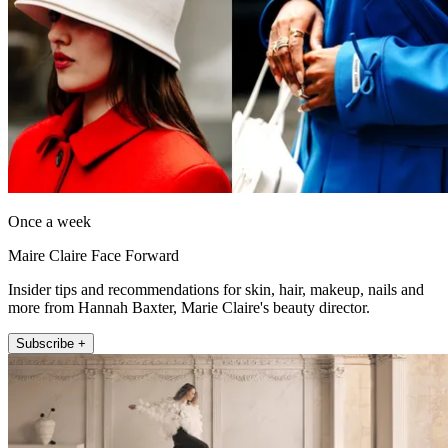
Once a week
Maire Claire Face Forward
Insider tips and recommendations for skin, hair, makeup, nails and
more from Hannah Baxter, Marie Claire's beauty director.
Subscribe +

========

WHAT YOU ARE ASKED TO DO = Switch "Subscribe" to "Sign up" in the text of the material, keeping everything else the same. Leave the pictures out.

RESULT OF THE EXERCISE =
Once a week
Maire Claire Face Forward
Insider tips and recommendations for skin, hair, makeup, nails and
more from Hannah Baxter, Marie Claire's beauty director.
Sign up +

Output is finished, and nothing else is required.